*Given request A*. Reproduce the film review word for word, from "It turns out" to "with striking insight.".

London LGBTQIA+ Film Festival • held at BFI Southbank 17-27.Mar.22
dir Maissa Lihedheb
scr Lamin Leroy Gibba
with Lamin Leroy Gibba, Til Schindler
Skilfully photographed with an introspective touch, this German short centres around a brief encounter that shifts from hopeful to awkward to hilarious. This is a knowing exploration of dominance and submission that contains added elements of race and politics. It's a bold collision of two young men who perhaps aren't as different as they think they are. And where it goes is riveting and also a bit unnerving.
Malik (Gibba) feels alone but isn't lonely, enjoying casual hookups like this one with Philipp (Schindler), who didn't turn up last time they arranged to meet. But here he is now, barking like a dog, and Malik isn't sure what to think. Still, Malik dives gamely in when Philipp produces a set of handcuffs. Then as they relax together, the situation takes an unexpected turn. And as they begin to talk to each other, they discover some startling attitudes.
It turns out that Philipp works with refugees, and he struggles to express himself in ways that don't make Malik feel offended. But Malik's views also reveal a narrow-mindedness, turning instantly angry at the thought of racism. It's hard for Malik to even begin to think that Philipp understands this topic at all. As they open up to each other, it's fascinating to see their interaction, which is written and played with striking insight.

*Data records*.

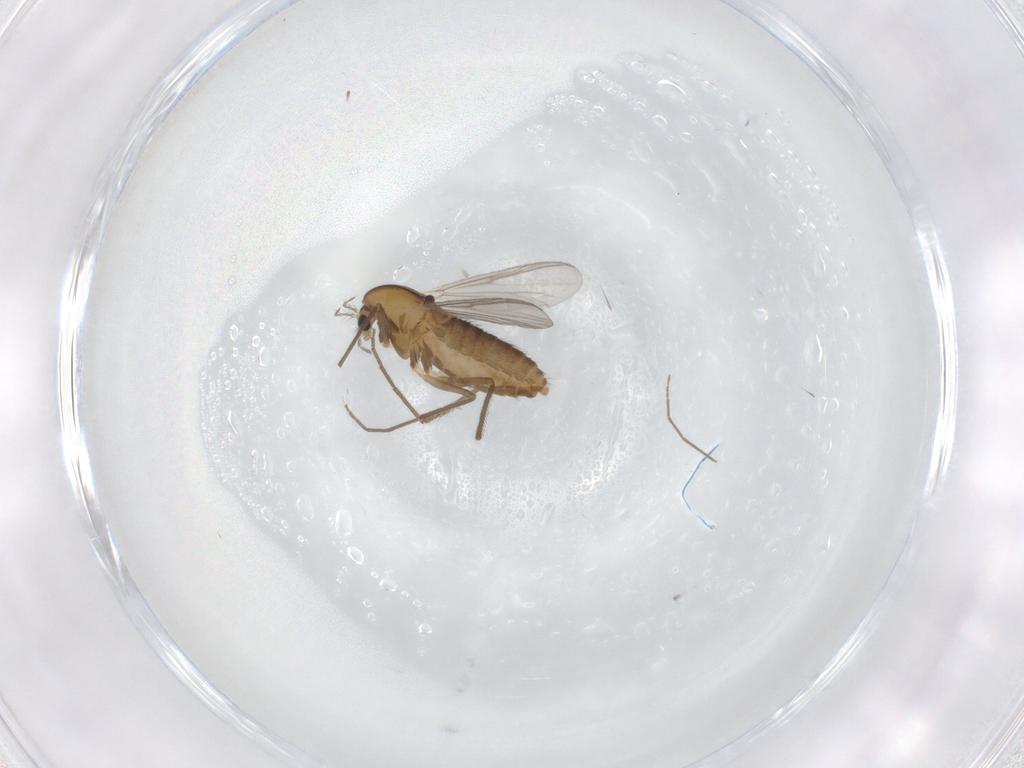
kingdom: Animalia
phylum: Arthropoda
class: Insecta
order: Diptera
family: Chironomidae
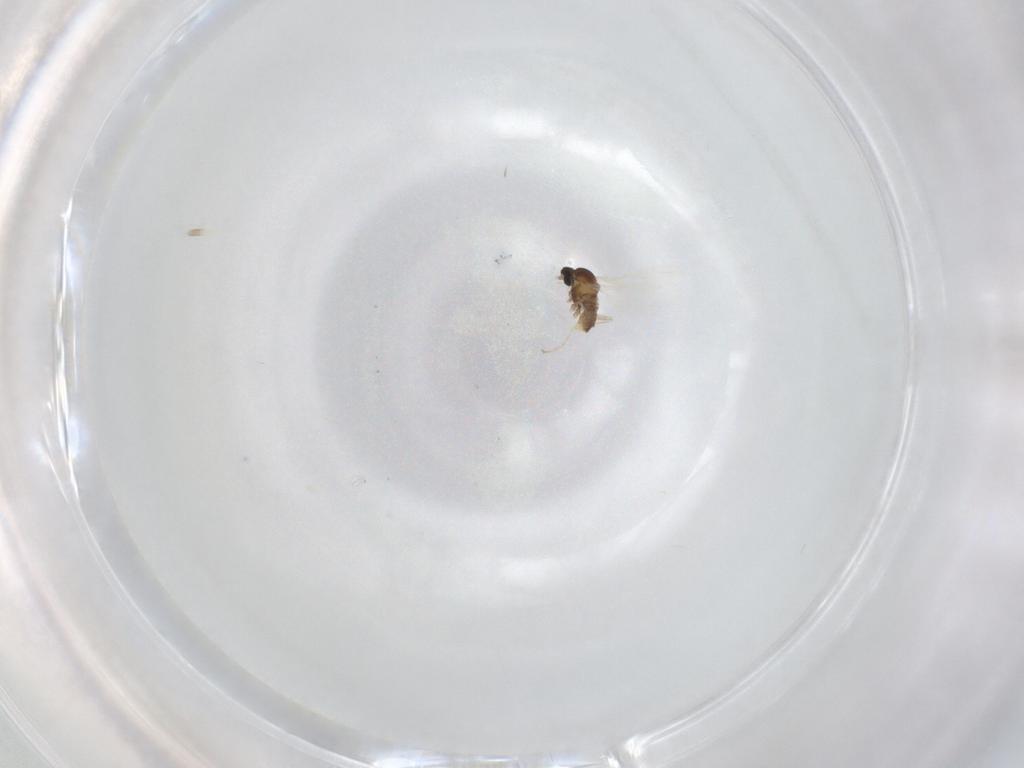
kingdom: Animalia
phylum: Arthropoda
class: Insecta
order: Diptera
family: Cecidomyiidae
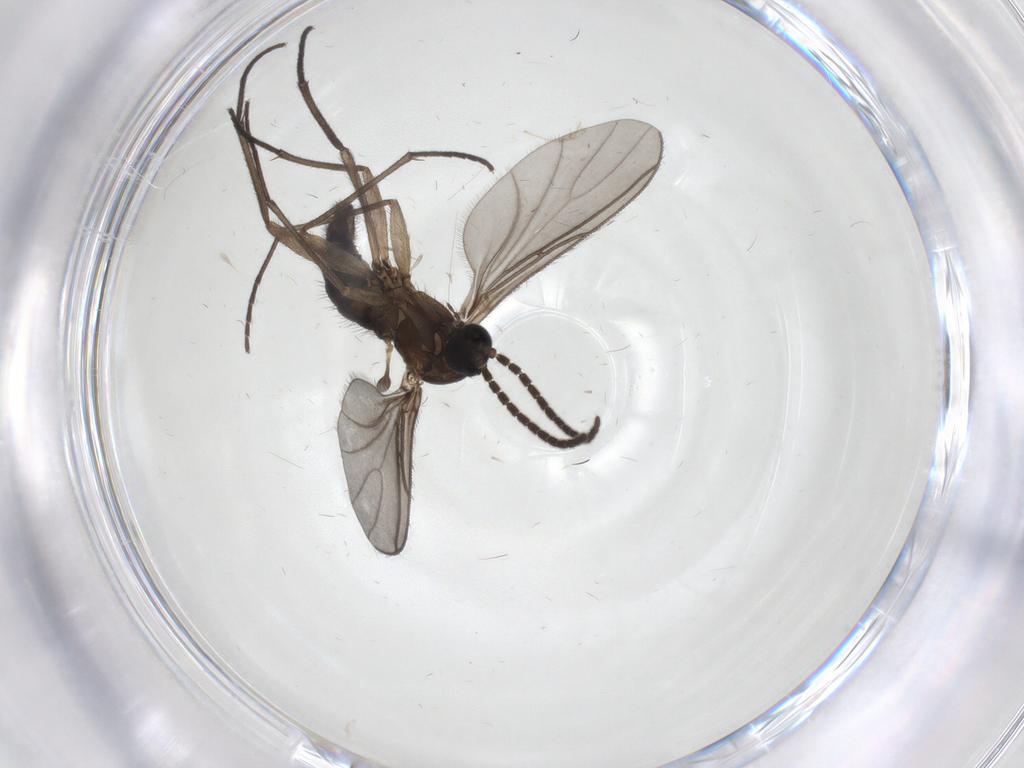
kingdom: Animalia
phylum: Arthropoda
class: Insecta
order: Diptera
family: Sciaridae
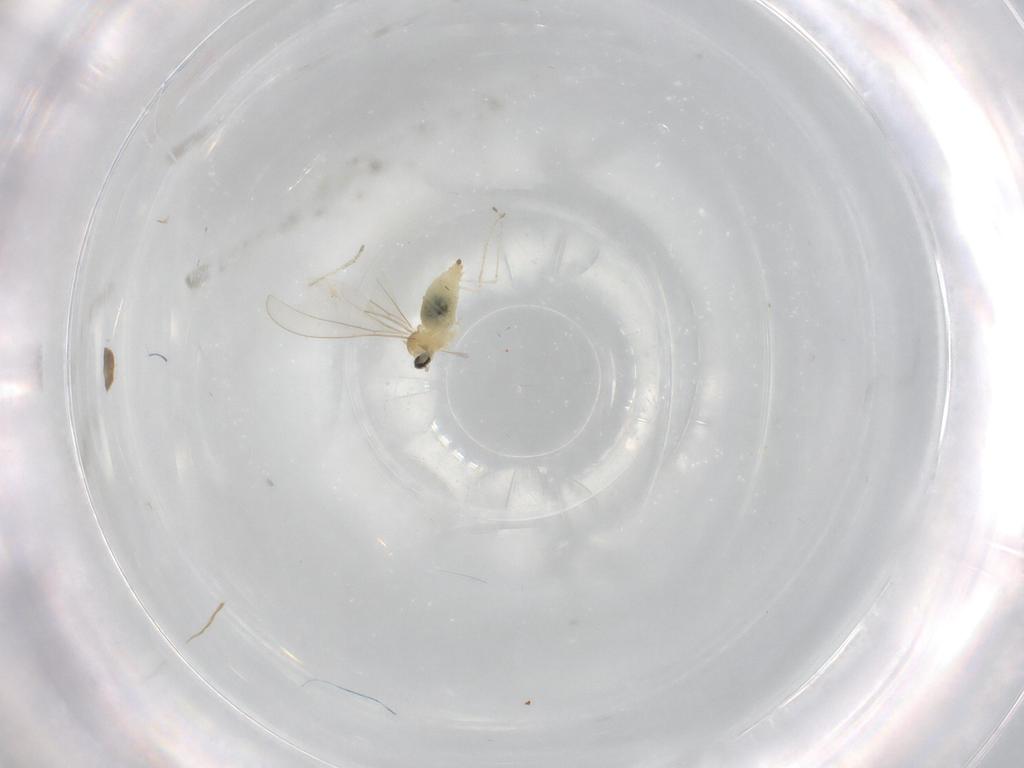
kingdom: Animalia
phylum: Arthropoda
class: Insecta
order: Diptera
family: Cecidomyiidae
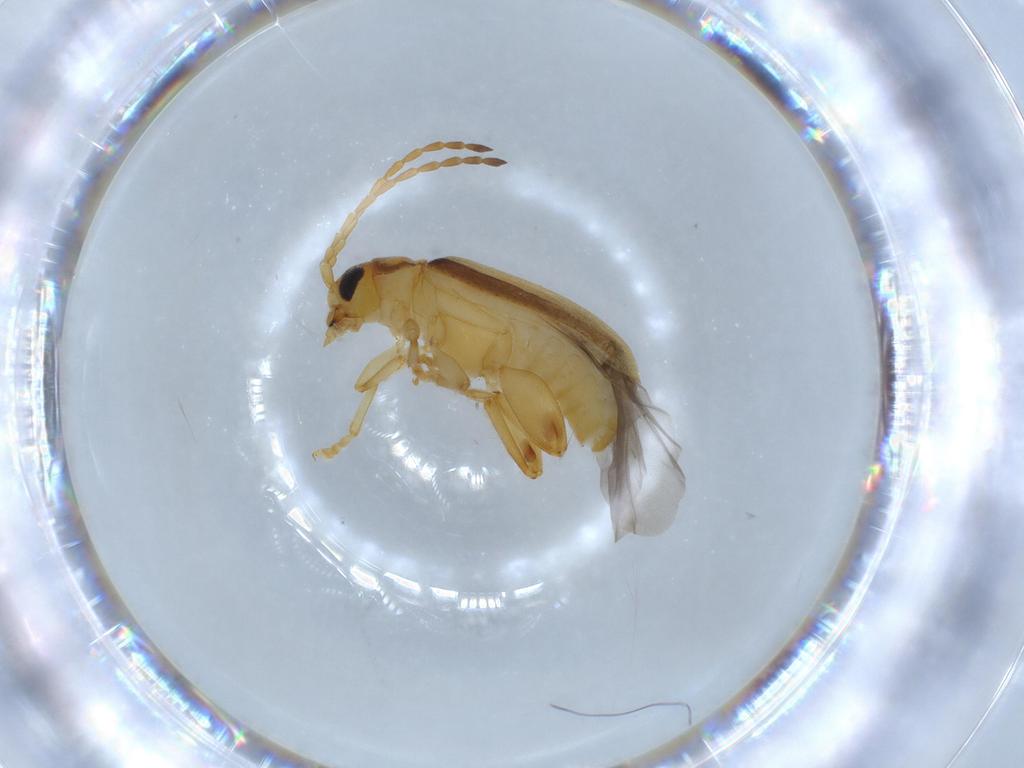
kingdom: Animalia
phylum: Arthropoda
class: Insecta
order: Coleoptera
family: Chrysomelidae
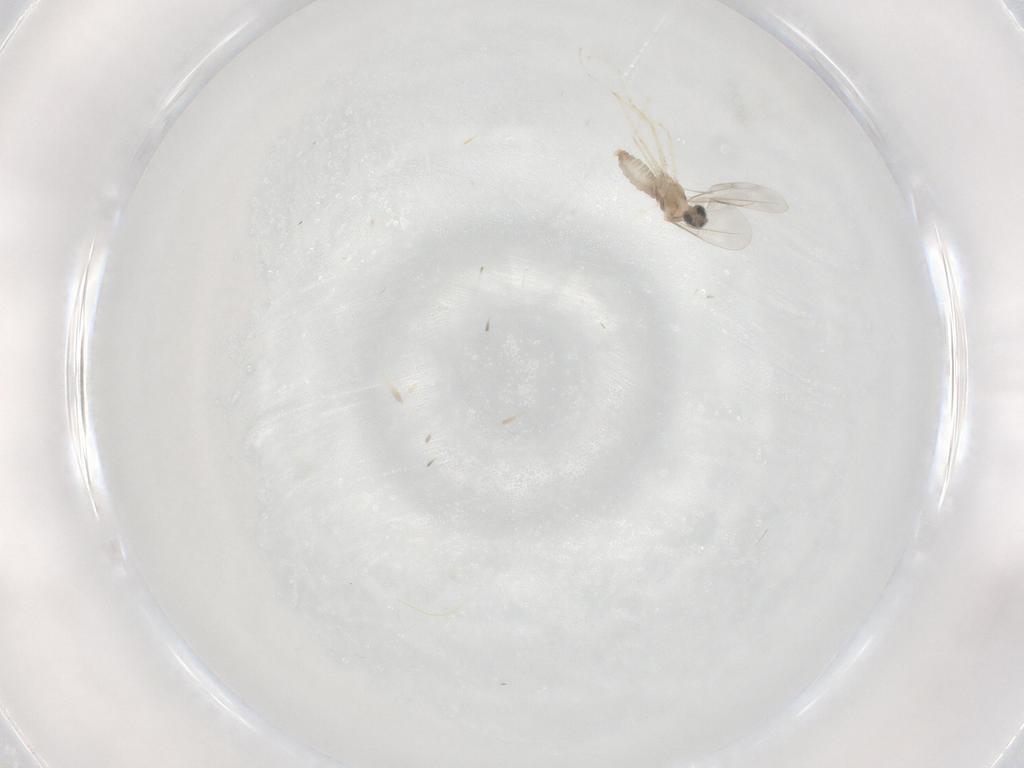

*Given request B*. Copy the entire classification listing above line by line, with no changes, and omit the pictures.

*Complete answer A*.
It turns out that Philipp works with refugees, and he struggles to express himself in ways that don't make Malik feel offended. But Malik's views also reveal a narrow-mindedness, turning instantly angry at the thought of racism. It's hard for Malik to even begin to think that Philipp understands this topic at all. As they open up to each other, it's fascinating to see their interaction, which is written and played with striking insight.

*Complete answer B*.
kingdom: Animalia
phylum: Arthropoda
class: Insecta
order: Diptera
family: Chironomidae
kingdom: Animalia
phylum: Arthropoda
class: Insecta
order: Diptera
family: Cecidomyiidae
kingdom: Animalia
phylum: Arthropoda
class: Insecta
order: Diptera
family: Sciaridae
kingdom: Animalia
phylum: Arthropoda
class: Insecta
order: Diptera
family: Cecidomyiidae
kingdom: Animalia
phylum: Arthropoda
class: Insecta
order: Coleoptera
family: Chrysomelidae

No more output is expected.